To the extent that “voice” doesn’t adequately capture the notion of “warrior,” it could be replaced, as in this profile of Nathan Servey from Northwestern Health Sciences University with “soldier”:

A [front line] soldier for equality and social justice” [fighting the good fight from the trenches for those who dug those trenches]. (bracketed language is mine)


Entrepreneur of social change

From The New Yorker, October 19, 2015, p.53. The article is on Gloria Steinem, by Jane Kramer, and is titled (ironically for the OP) Road Warrior.

Kramer's sentence is: "She [Steinem] enjoyed the world where she plied her trade as an entrepreneur of social change and....had long since mastered the subterfuges of talking truth to power."

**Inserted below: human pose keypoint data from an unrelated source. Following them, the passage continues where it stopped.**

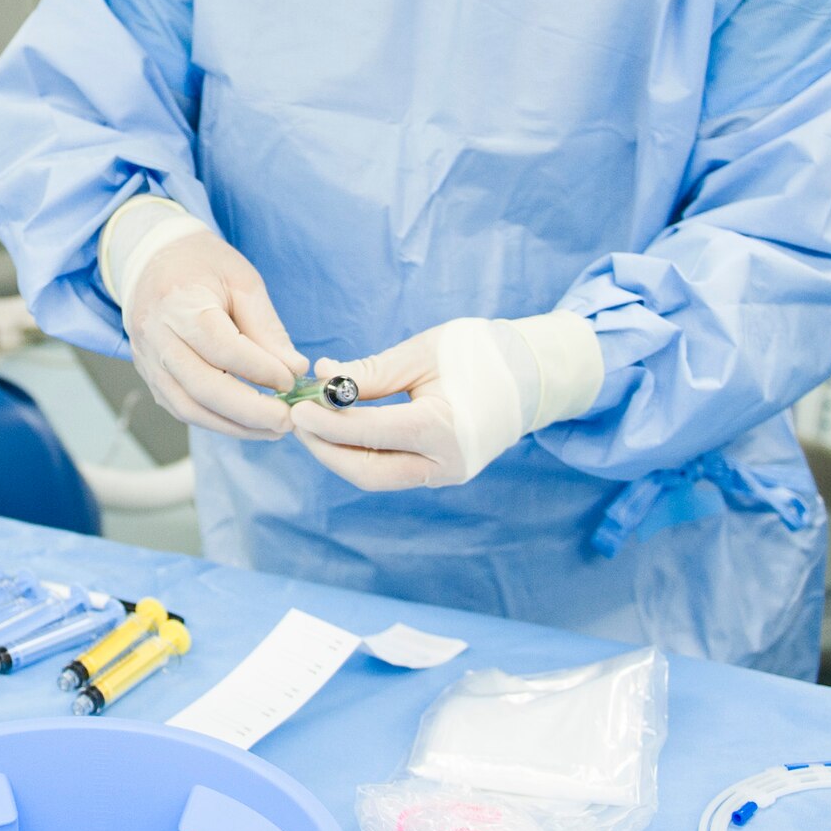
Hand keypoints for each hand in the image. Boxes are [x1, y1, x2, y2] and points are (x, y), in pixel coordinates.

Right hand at [121, 229, 310, 438]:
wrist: (153, 260)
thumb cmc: (202, 265)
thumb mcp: (242, 281)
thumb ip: (266, 328)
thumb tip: (294, 370)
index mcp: (179, 303)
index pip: (221, 347)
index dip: (259, 369)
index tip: (291, 381)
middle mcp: (156, 336)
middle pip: (202, 386)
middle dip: (250, 411)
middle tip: (287, 421)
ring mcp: (147, 360)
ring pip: (189, 407)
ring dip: (234, 426)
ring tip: (272, 429)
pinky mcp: (149, 376)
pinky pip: (181, 408)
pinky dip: (215, 422)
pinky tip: (245, 423)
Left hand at [289, 314, 602, 489]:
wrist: (534, 374)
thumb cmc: (480, 353)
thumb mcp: (423, 353)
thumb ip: (372, 372)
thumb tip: (322, 378)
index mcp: (445, 429)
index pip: (372, 434)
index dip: (328, 424)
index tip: (298, 407)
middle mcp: (446, 463)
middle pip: (368, 472)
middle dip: (325, 449)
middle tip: (297, 420)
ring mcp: (446, 474)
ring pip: (377, 477)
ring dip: (338, 454)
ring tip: (312, 422)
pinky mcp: (442, 473)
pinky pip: (391, 470)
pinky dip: (360, 452)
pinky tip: (339, 428)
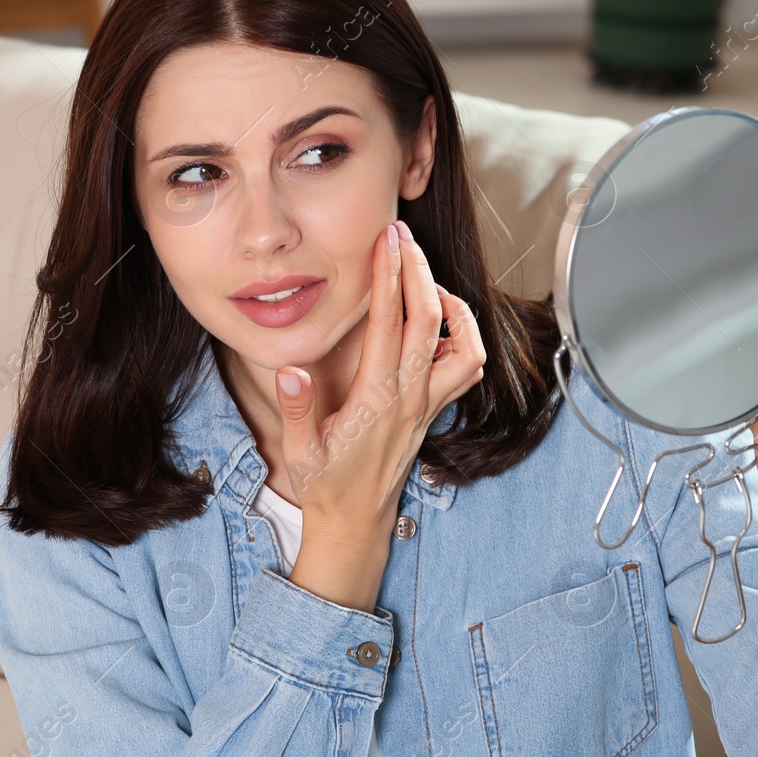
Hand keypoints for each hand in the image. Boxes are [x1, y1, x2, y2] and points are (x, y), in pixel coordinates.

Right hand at [273, 218, 486, 535]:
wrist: (356, 521)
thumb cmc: (326, 486)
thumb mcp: (300, 453)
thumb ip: (296, 411)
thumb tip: (290, 373)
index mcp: (377, 401)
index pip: (391, 326)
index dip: (389, 278)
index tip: (384, 241)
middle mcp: (411, 398)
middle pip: (432, 320)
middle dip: (418, 270)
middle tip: (401, 235)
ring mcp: (428, 404)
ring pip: (465, 345)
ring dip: (452, 304)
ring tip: (426, 278)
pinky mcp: (433, 410)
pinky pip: (466, 369)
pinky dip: (463, 337)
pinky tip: (439, 322)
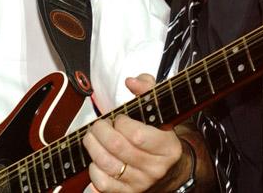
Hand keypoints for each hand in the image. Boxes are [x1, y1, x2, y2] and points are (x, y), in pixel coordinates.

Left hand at [83, 74, 184, 191]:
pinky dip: (94, 168)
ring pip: (107, 164)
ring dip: (92, 146)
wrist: (170, 171)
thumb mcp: (160, 110)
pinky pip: (102, 183)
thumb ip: (148, 89)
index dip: (121, 122)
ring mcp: (141, 183)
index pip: (137, 135)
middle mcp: (155, 168)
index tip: (119, 117)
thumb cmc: (160, 136)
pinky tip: (97, 158)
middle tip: (99, 124)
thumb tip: (131, 81)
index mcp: (168, 147)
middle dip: (101, 130)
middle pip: (117, 148)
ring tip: (92, 136)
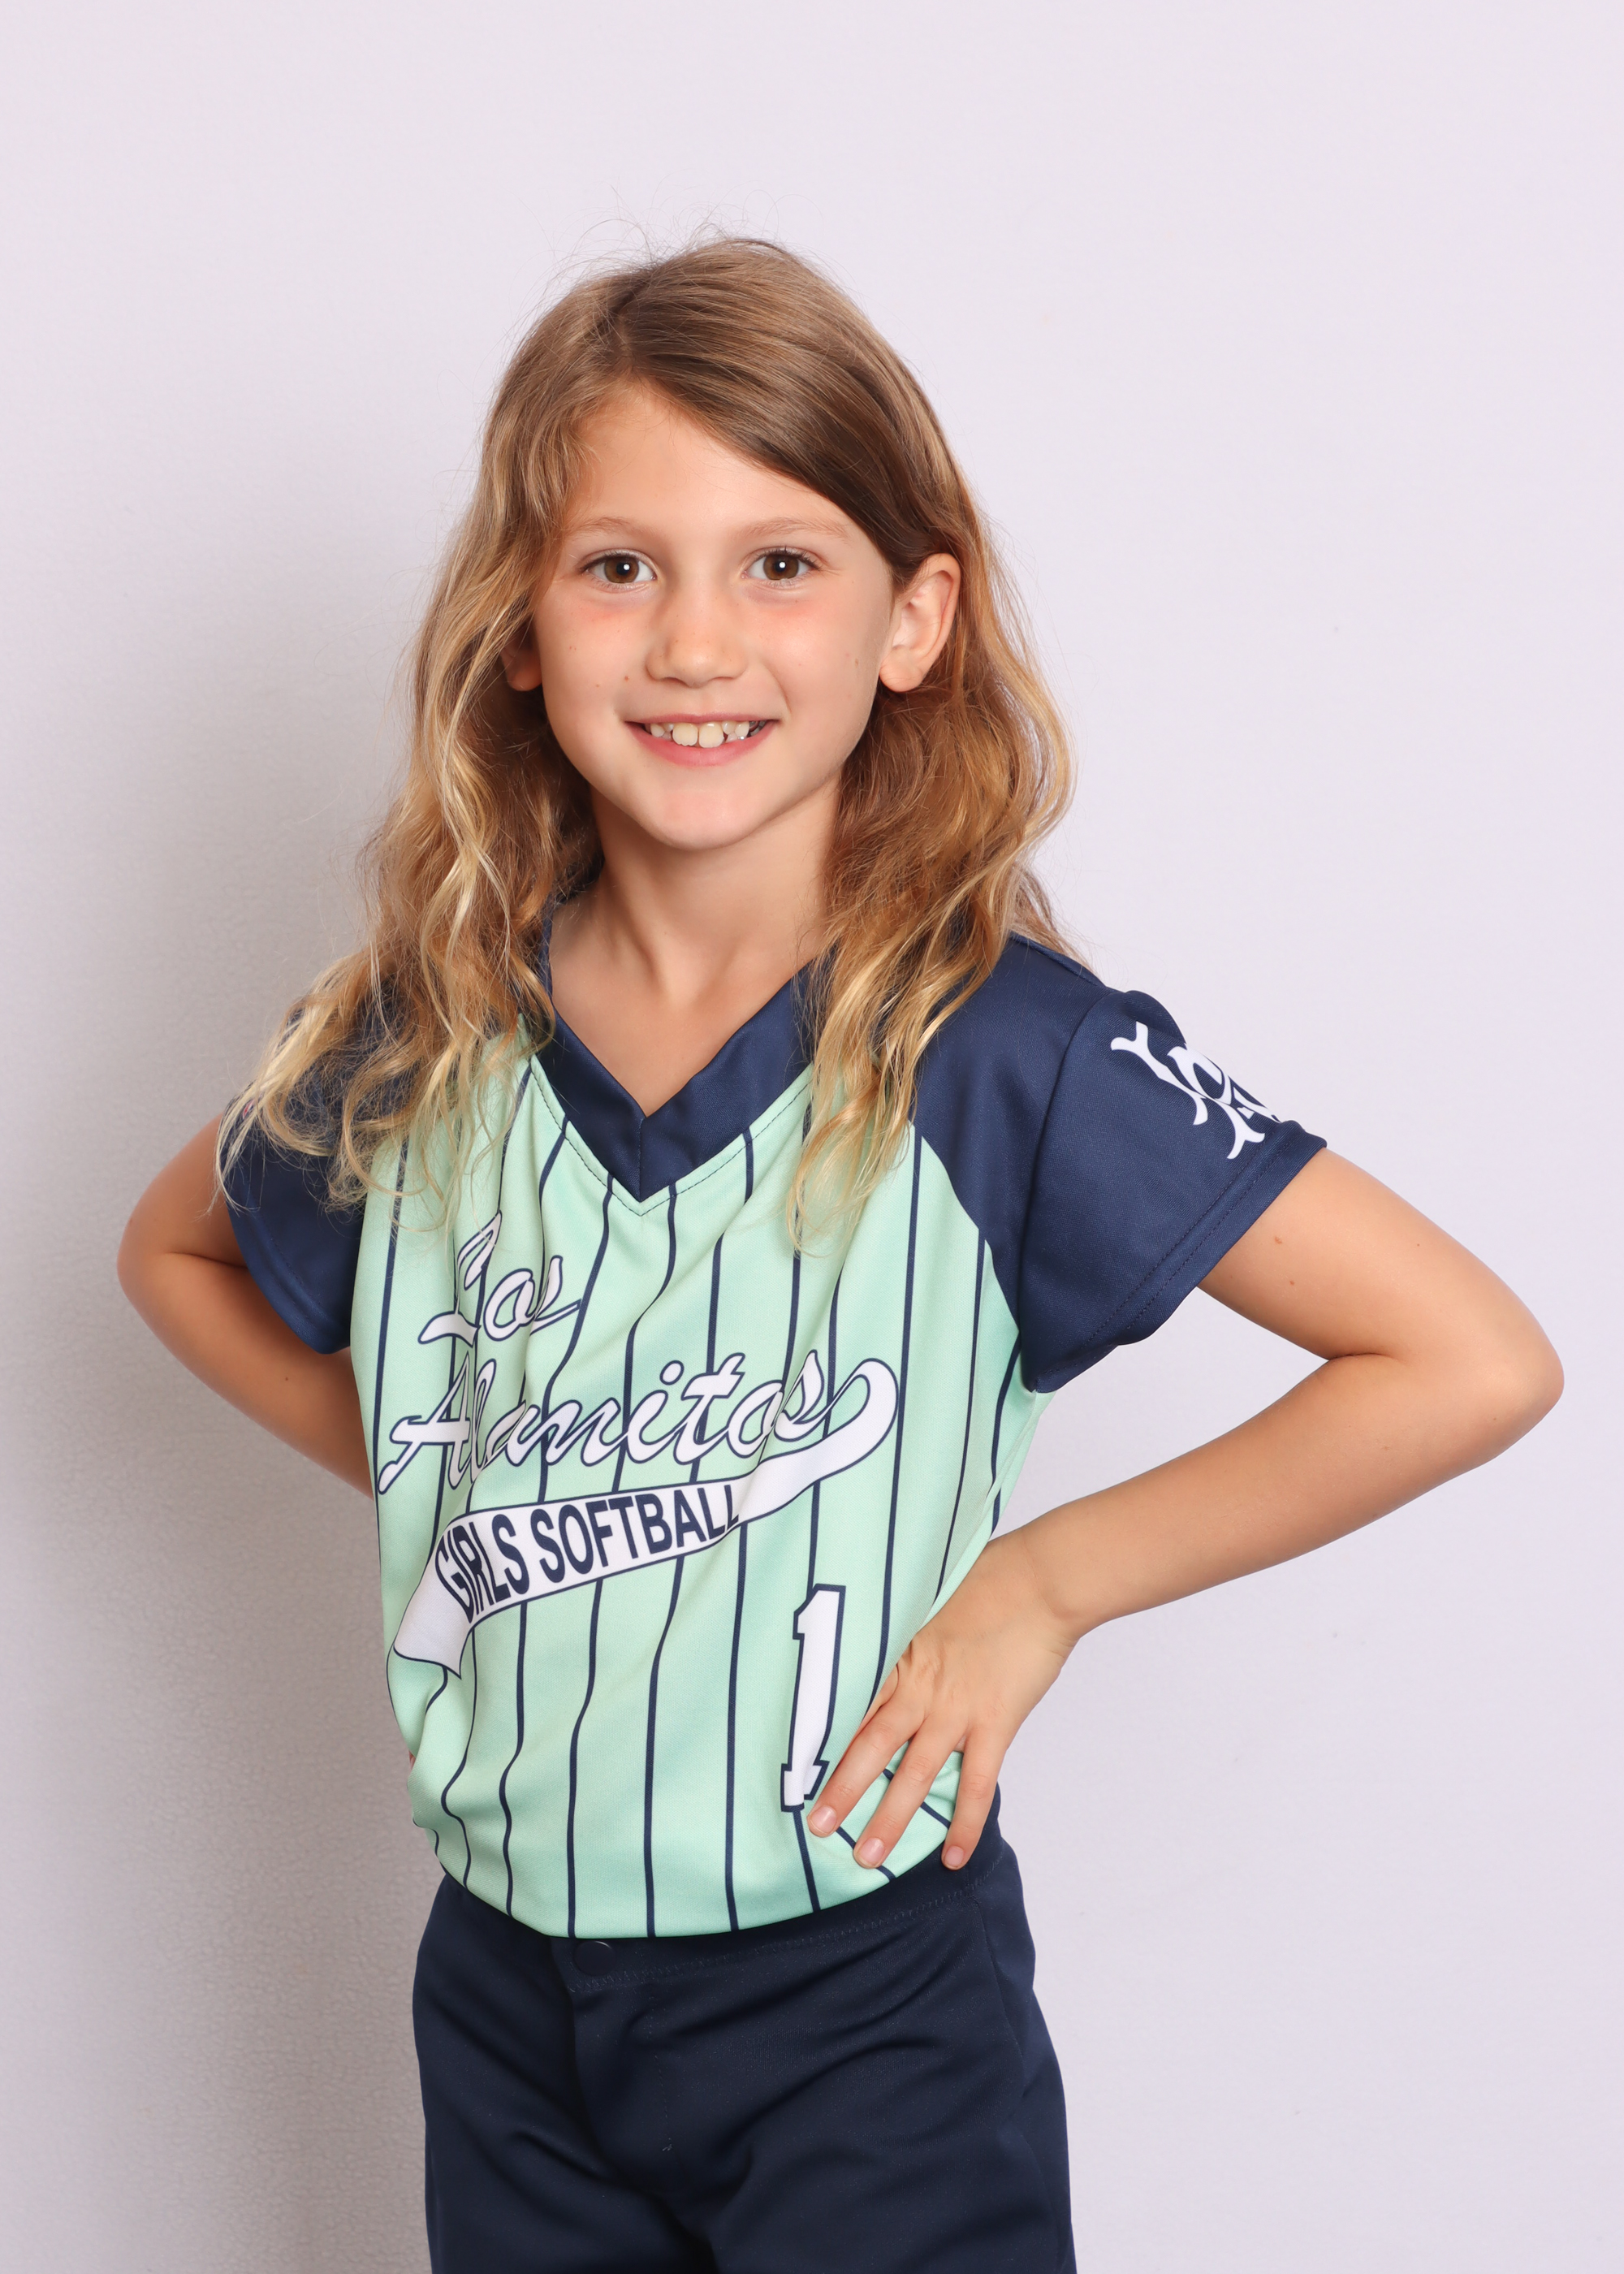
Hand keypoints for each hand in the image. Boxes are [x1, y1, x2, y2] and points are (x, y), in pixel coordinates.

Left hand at [808, 1526, 1075, 1871]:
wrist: (1041, 1581)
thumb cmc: (987, 1576)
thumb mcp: (927, 1594)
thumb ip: (903, 1624)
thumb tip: (882, 1630)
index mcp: (899, 1654)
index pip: (851, 1703)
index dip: (822, 1736)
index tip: (793, 1765)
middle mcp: (920, 1688)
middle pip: (870, 1746)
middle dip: (842, 1789)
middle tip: (817, 1826)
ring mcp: (956, 1710)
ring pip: (913, 1774)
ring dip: (890, 1818)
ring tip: (866, 1857)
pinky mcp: (994, 1724)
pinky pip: (975, 1785)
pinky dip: (964, 1823)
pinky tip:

Kramer defines Steinem's contribution: "...[she] brought, as a writer, an organizer and an activist...the then radical conviction that gender, race, class, age and ethnicity were all targets of inequality, and belonged together in any over-arching struggle for human and civil rights."

To which I add, that Ms. Magazine was often -- and intentionally -- funny. The entrepreneur of social change has a sense of humor.


"Equality advocate".

Replace advocate with proponent, activist, champion, whatever conveys the right degree of dedication for you.